▶ **YOUR INSTRUCTIONS**
Gather every line of the material below that contains the string "bike", matching its case exactly.

▶ **RECORDS TO USE**
## start
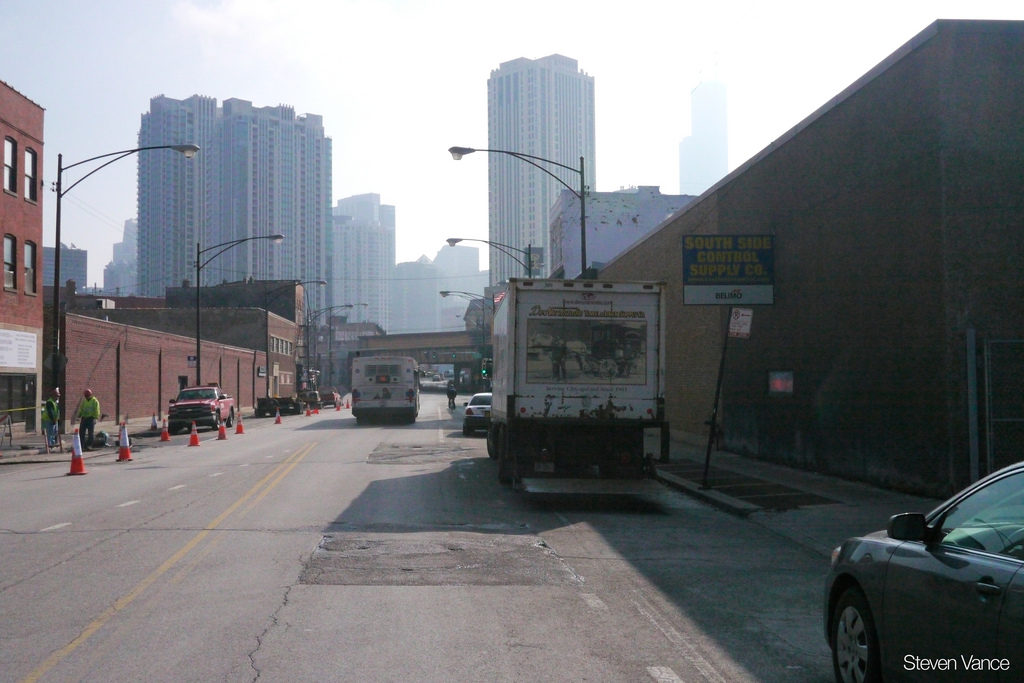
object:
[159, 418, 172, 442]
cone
## end
## start
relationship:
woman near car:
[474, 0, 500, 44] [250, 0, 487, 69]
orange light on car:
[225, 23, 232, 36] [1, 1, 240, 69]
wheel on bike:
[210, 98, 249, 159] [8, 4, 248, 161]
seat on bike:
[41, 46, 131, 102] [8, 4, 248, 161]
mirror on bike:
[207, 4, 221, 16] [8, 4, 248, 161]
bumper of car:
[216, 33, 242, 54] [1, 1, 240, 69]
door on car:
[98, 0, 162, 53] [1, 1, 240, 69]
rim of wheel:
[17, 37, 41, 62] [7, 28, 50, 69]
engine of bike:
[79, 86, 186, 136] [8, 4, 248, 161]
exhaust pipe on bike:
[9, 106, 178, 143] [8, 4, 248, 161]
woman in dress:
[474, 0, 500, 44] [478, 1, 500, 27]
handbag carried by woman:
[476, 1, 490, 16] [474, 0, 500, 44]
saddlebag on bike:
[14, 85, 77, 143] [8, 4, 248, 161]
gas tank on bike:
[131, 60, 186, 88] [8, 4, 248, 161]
## end
## start
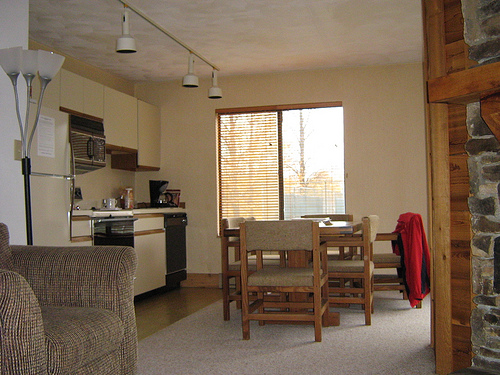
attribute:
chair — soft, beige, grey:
## end
▶ **SOLUTION FOR THIS PROBLEM**
wheel on bike:
seat on bike:
mirror on bike:
engine of bike:
exhaust pipe on bike:
saddlebag on bike:
gas tank on bike:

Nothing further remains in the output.